Ces atrocités ont pu être commises car elles relèvent d'une politique gouvernementale officielle. Les massacres sont en effet décidés, organisés et planifiés par les plus hautes autorités de l'Etat. Ils sont donc perpétrés non à l'occasion de déchaînements de violence générés par la guerre, mais au nom de la Loi. Les policiers du 101e bataillon ont donc le sentiment de se soumettre à la Loi, d'obéir aux ordres, rejetant ainsi toute forme de responsabilité individuelle et de culpabilité personnelle.
La soumission à la loi est, par ailleurs, légitimée par l'endoctrinement. Celui-ci participe à la suppression de toute résistance au meurtre et à l'effacement de la culpabilité. Ainsi la politique d'exclusion des Juifs, mise en œuvre de façon graduée à partir de 1933, conduit-elle à considérer que les Juifs sont hors humanité. L'amalgame, l'identification du Juif à l'ennemi, qui aboutit à la déshumanisation de l'autre, contribue à la distanciation psychologique, et facilite la tuerie : le fait que les Juifs ne soient pas des hommes légitime la possibilité de les tuer. Sans être la cause des massacres, l'anéantissement de tout esprit critique et le martelage idéologique pendant le IIIe Reich ont cependant facilité l'accommodation au meurtre de masse.

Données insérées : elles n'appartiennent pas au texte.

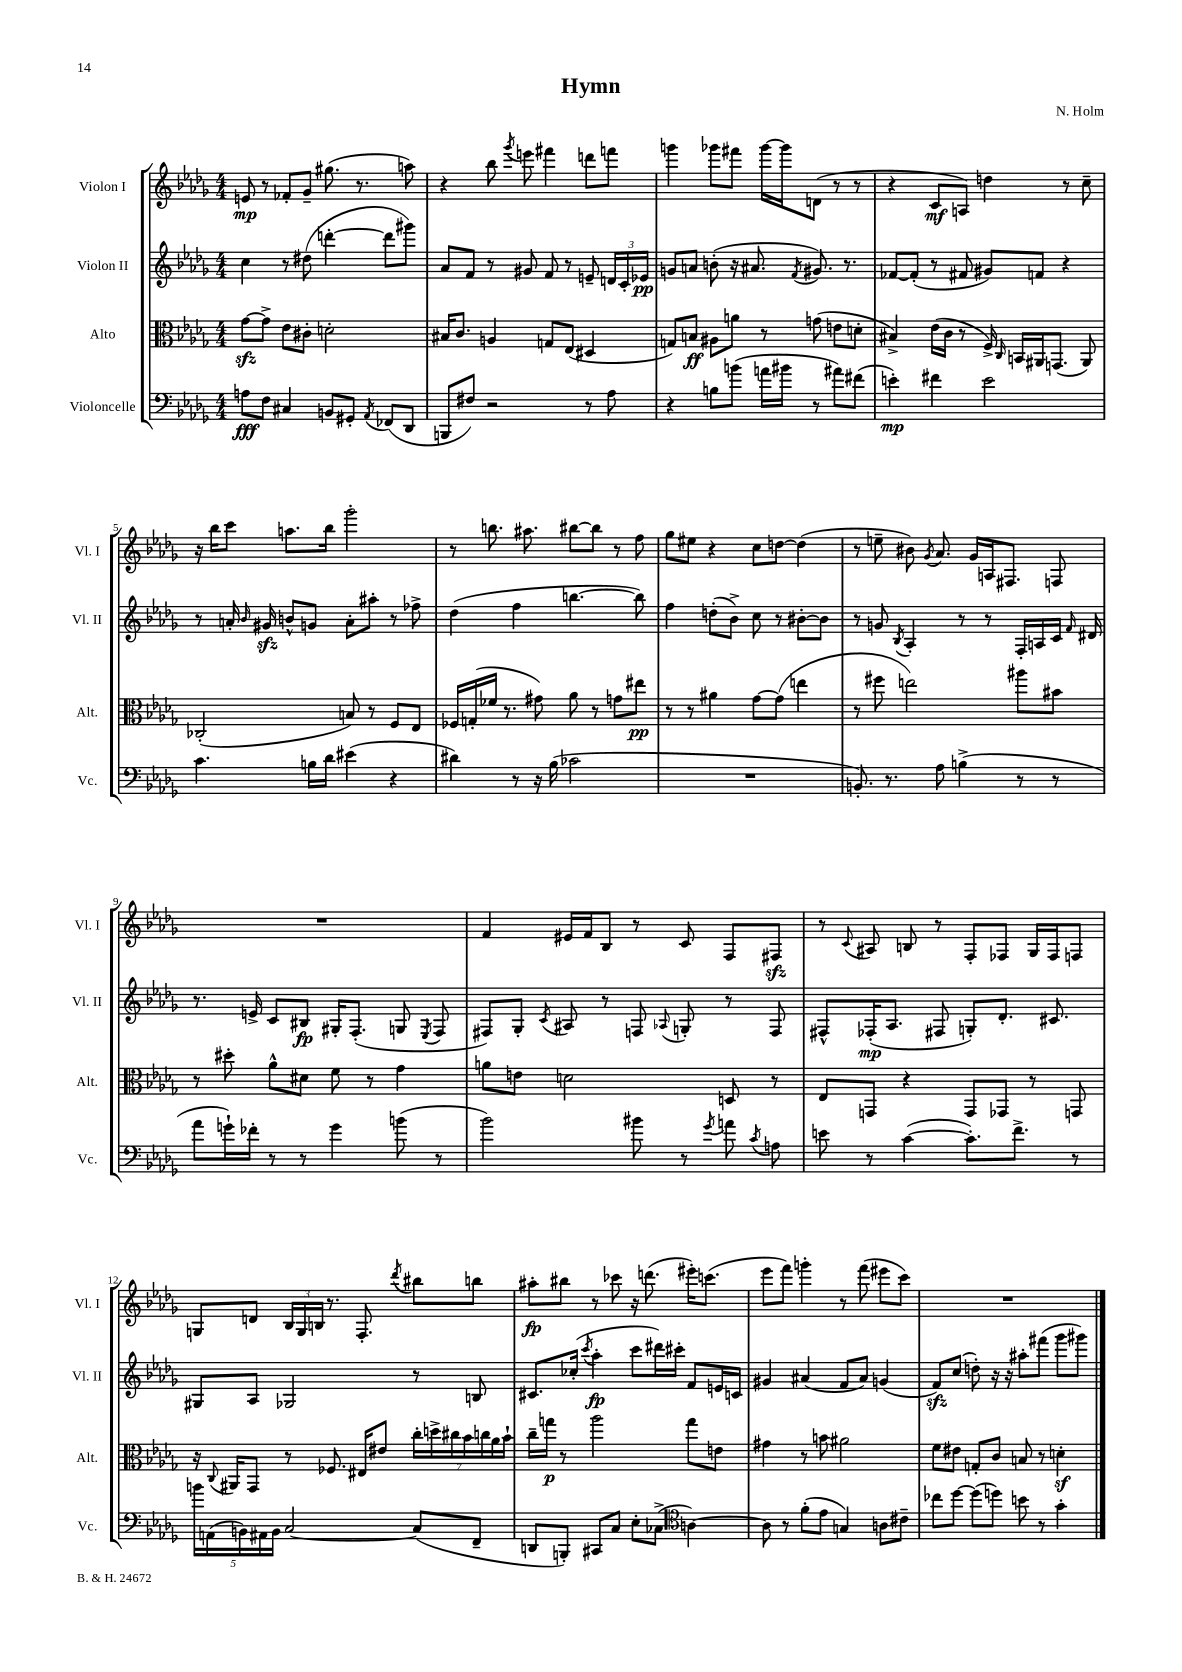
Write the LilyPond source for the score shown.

\header { title = "Hymn" composer = "N. Holm" }
<<
\new StaffGroup <<
\new Staff = "s0" \with { instrumentName = "Violon I" shortInstrumentName = "Vl. I" } {
    \clef treble \key des \major \numericTimeSignature \time 4/4
    \autoBeamOff e'8\mp r8 fes'8[-. ges'8]-- gis''8.( r8. a''8) |
    r4 bes''8 \acciaccatura { ges'''8 } e'''8 fis'''4 d'''8[ f'''8] |
    g'''4 ges'''8[ fis'''8] ges'''16[~ ges'''16 d'8]( r8 r8 |
    r4 c'8[\mf a8]) d''4 r8 c''8-- |
    r16 bes''16[ c'''8] a''8.[ bes''16] ges'''2-. |
    r8 b''8. ais''8. bis''8[~ bis''8] r8 f''8 |
    ges''8[ eis''8] r4 c''8[ d''8]~ d''4( |
    r8 e''8-- bis'8) \acciaccatura { ges'8 } aes'8. ges'16[ a16 fis8.] f8 |
    R1 |
    f'4 eis'16[ f'16 bes8] r8 c'8 f8[ fis8]\sfz |
    r8 \appoggiatura { c'8 } ais8 b8 r8 f8[-. fes8] ges16[ fes16 f8] |
    g8[ d'8] \tuplet 3/2 { bes16[ g16 b16] } r8. f8.-. \acciaccatura { des'''8 } bis''8[ b''8] |
    ais''8[-.\fp bis''8] r8 ces'''8 r16 d'''8.( eis'''16[-.) c'''8.]( |
    ees'''8[ f'''8]) g'''4-. r8 f'''8( eis'''8[ c'''8]) |
    R1 \bar "|." |
}
\new Staff = "s1" \with { instrumentName = "Violon II" shortInstrumentName = "Vl. II" } {
    \clef treble \key des \major \numericTimeSignature \time 4/4
    \autoBeamOff c''4 r8 dis''8( d'''4~-. d'''8[ gis'''8]) |
    aes'8[ f'8] r8 gis'8 f'8 r8 e'8-- \tuplet 3/2 { d'16[ c'16-. ees'16]\pp } |
    g'8[ a'8] b'8-.( r16 ais'8. \acciaccatura { f'8 } gis'8.) r8. |
    fes'8[~ fes'8]-.( r8 fis'8 gis'8[) f'8] r4 |
    r8 a'16-. \grace { bes'16 } gis'16\sfz b'8[-^ g'8] a'8[-. ais''8]-. r8 fes''8-> |
    des''4( f''4 b''4.~ b''8) |
    f''4 d''8[-.( bes'8]->) c''8 r8 bis'8[~-. bis'8] |
    r8 g'8 \acciaccatura { bes8 } aes4-. r8 r8 f16[-. a16 c'16] \grace { f'16 } dis'16 |
    r8. e'16-> c'8[ bis8]\fp gis16[-. f8.]-.( g8 \acciaccatura { ees8 } f8 |
    fis8[) ges8]-. \acciaccatura { c'8 } ais8 r8 f8 \appoggiatura { aes8 } g8-. r8 f8 |
    fis8[-^ fes16-.\mp( aes8.] fis8 g8[-.) des'8.]-. cis'8. |
    gis8[ aes8] ges2 r8 b8 |
    cis'8.[ ces''16]-.( \acciaccatura { c'''8 } aes''4-.\fp c'''8[ dis'''16) cis'''16]-. f'8[ e'16 c'16] |
    gis'4 ais'4( f'8[ ais'8]) g'4( |
    f'8[\sfz) c''8]( d''8-.) r16 r16 ais''8[-. fis'''8]( ges'''8[ gis'''8]) \bar "|." |
}
\new Staff = "s2" \with { instrumentName = "Alto" shortInstrumentName = "Alt." } {
    \clef alto \key des \major \numericTimeSignature \time 4/4
    \autoBeamOff ges'8[~\sfz ges'8]-> ees'8[ cis'8]-. d'2-. |
    bis16[ c'8.] a4 g8[ ees8]( dis4 |
    g8[) b8]\ff ais8[ a'8] r8 g'8( e'8[ d'8]-. |
    bis4->) ees'16[( c'16] r8 f16->) \grace { c16 } b,16[ ais,16 g,8.]( ais,8) |
    ces2-.( b8) r8 f8[ ees8] |
    fes16[ g16-.( fes'16] r8. gis'8) aes'8 r8 g'8[ eis''8]\pp |
    r8 r8 ais'4 ges'8[~ ges'8]( e''4 |
    r8 fis''8 e''2) ais''8[ bis'8] |
    r8 dis''8-. aes'8[-^ dis'8] f'8 r8 ges'4 |
    a'8[ e'8] d'2 d8 r8 |
    ees8[ g,8] r4 g,8[ ges,8] r8 g,8 |
    r16 \appoggiatura { c8 } ais,16[ ges,8] r8 fes8. eis16[ eis'8] \tuplet 7/4 { c''16[-. d''16-> cis''16 bes'16 c''16 aes'16 bes'16]-! } |
    c''16[-- g''16]\p r8 aes''2 g''8[ e'8] |
    gis'4 r8 b'8 ais'2 |
    f'8[ eis'8] g8[-. c'8] b8 r8 d'4-.\sf \bar "|." |
}
\new Staff = "s3" \with { instrumentName = "Violoncelle" shortInstrumentName = "Vc." } {
    \clef bass \key des \major \numericTimeSignature \time 4/4
    \autoBeamOff a8[\fff f8] cis4 b,8[ gis,8]-. \acciaccatura { aes,8 } fes,8[( des,8] |
    b,,8[ fis8]) r2 r8 aes8 |
    r4 b8[ b'8]( a'16[ bis'16] r8 ais'8[) fis'8]( |
    e'4-.\mp) fis'4 e'2 |
    c'4. b16[ des'16] eis'4( r4 |
    dis'4) r8 r16 bes16( ces'2 |
    R1 |
    b,8.-.) r8. aes8 b4->( r8 r8 |
    aes'8[ g'16-!) fes'16]-. r8 r8 g'4 b'8( r8 |
    bes'2) bis'8 r8 \acciaccatura { ges'8 } a'8 \acciaccatura { c'8 } a8 |
    e'8 r8 c'4~( c'8.[-.) f'8.]-> r8 |
    \tuplet 5/4 { b'16[ a,16( b,16) ais,16 b,16] } c2~ c8[( f,8]-- |
    d,8[ b,,8]-.) cis,8[ c8] ees8[-. ces8]->( \clef tenor a4~) |
    a8 r8 f'8[-.( ees'8] g4) a8[ cis'8]-- |
    ces''8[ des''8]~ des''8[( d''8]) b'8 r8 ges'4-. \bar "|." |
}
>>
>>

Les aspects bureaucratiques et administratifs de la tâche à effectuer favorisent également la distanciation. Par la division du travail d'extermination, la collaboration avec d'autres unités, le déplacement de la tuerie vers les camps d'extermination, les tâches sont segmentées. Les hommes perdent alors pratiquement tout sentiment de responsabilité dans ces actions meurtrières : les responsabilités sont diluées.

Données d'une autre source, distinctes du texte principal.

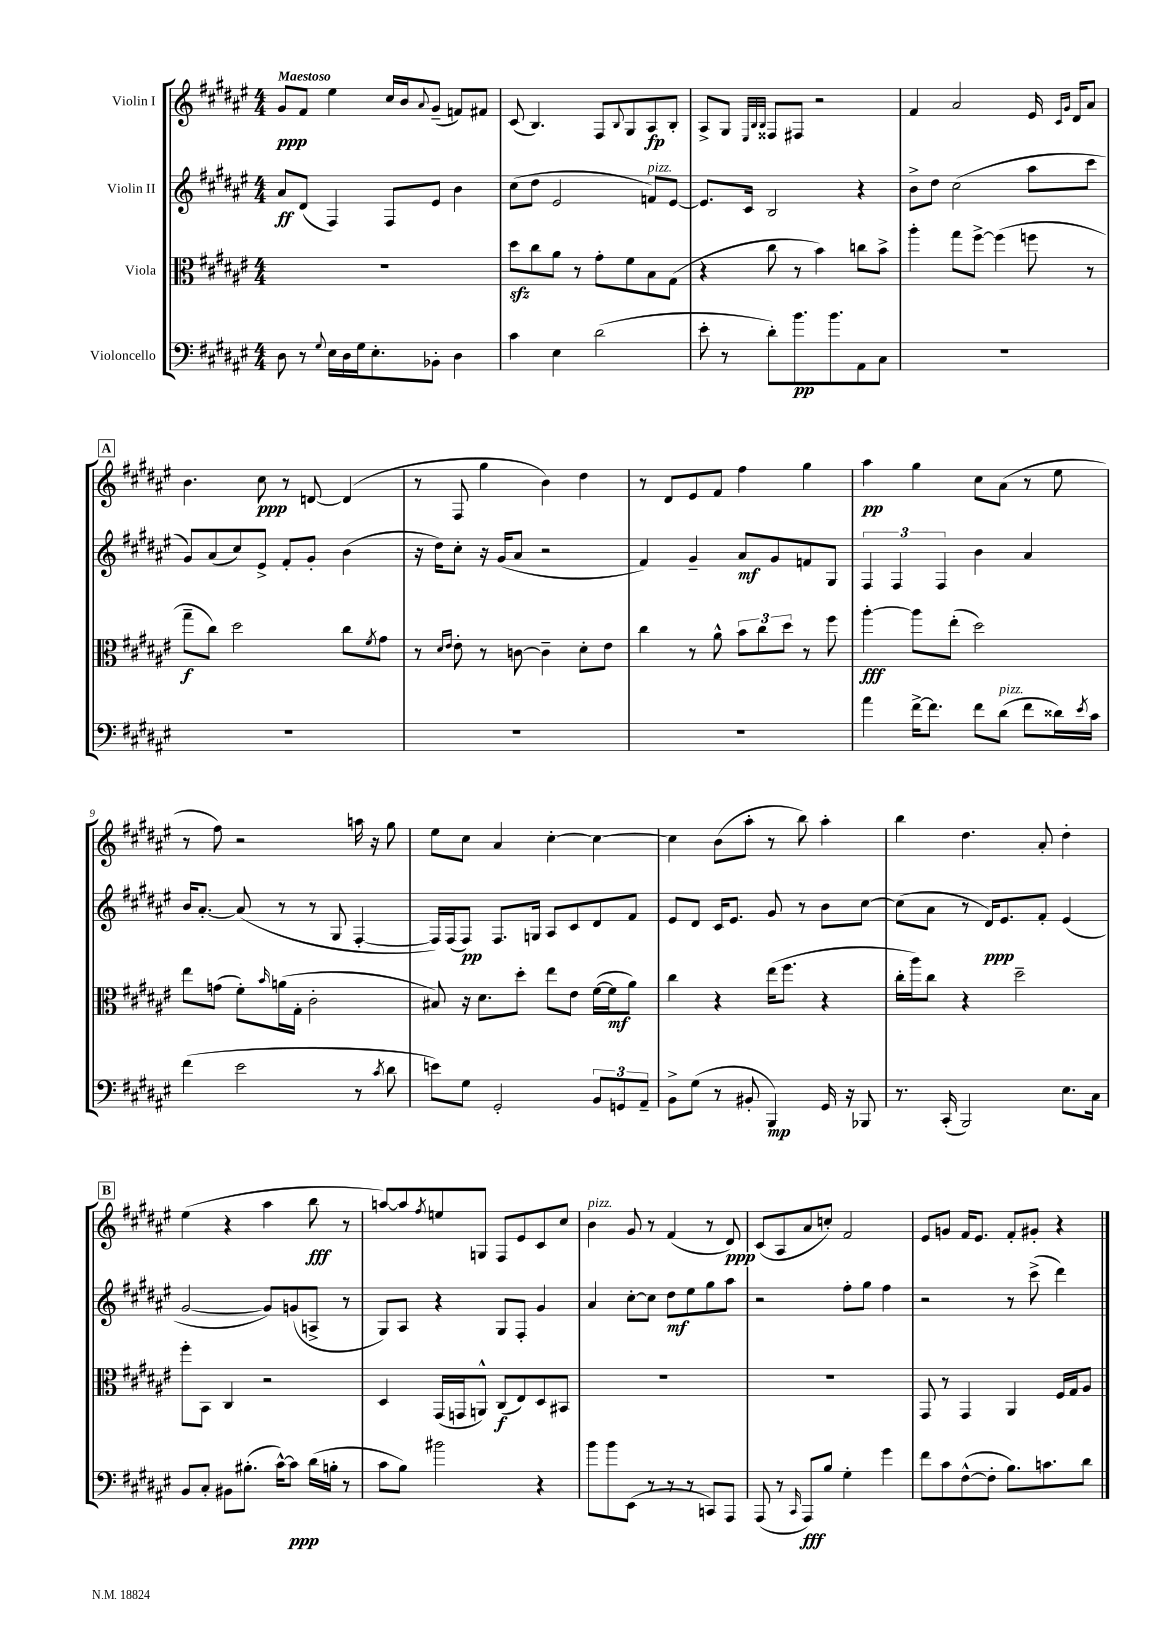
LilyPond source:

Enfin, si 80 à 90% des hommes ont tué c'est aussi par conformisme, par logique grégaire, parce qu'ils ont cédé à la pression du groupe. Refuser de participer aux massacres, c'est commettre une action " asociale " (p.243), rompre les liens de camaraderie, et donc risquer l'isolement, le rejet du groupe qui constitue le seul lieu de sociabilité pour ces hommes.
Epilogue
En 1948, la Pologne a jugé et condamné quelques responsables du 101e bataillon de réserve de la police, notamment le commandant Trapp (condamné à mort). Mais seule l'accusation de meurtre contre 78 Polonais tués en représailles fut retenue : les 83 000 victimes juives n'intéressèrent pas les juges. En Allemagne fédérale, sur les 210 anciens membres de l'unité interrogés, 14 furent inculpés. Au terme de longues procédures, au début des années 1970, deux furent condamnés à de légères peines de prison, d'autres furent condamnés mais leur peine ne fut pas prononcée.
Intérêt de l'ouvrage
Ainsi, Christopher Browning montre-t-il que la soumission aveugle à la Loi, l'obéissance à l'Autorité légitimée par l'idéologie et l'endoctrinement, et le souci de conformité au groupe constituent des facteurs du crime qui peuvent conduire des hommes ordinaires à devenir des assassins selon les circonstances. Il révèle ainsi l'aptitude ordinaire des hommes à une extraordinaire inhumanité, souligne la banalité des assassins comme la banalisation du mal.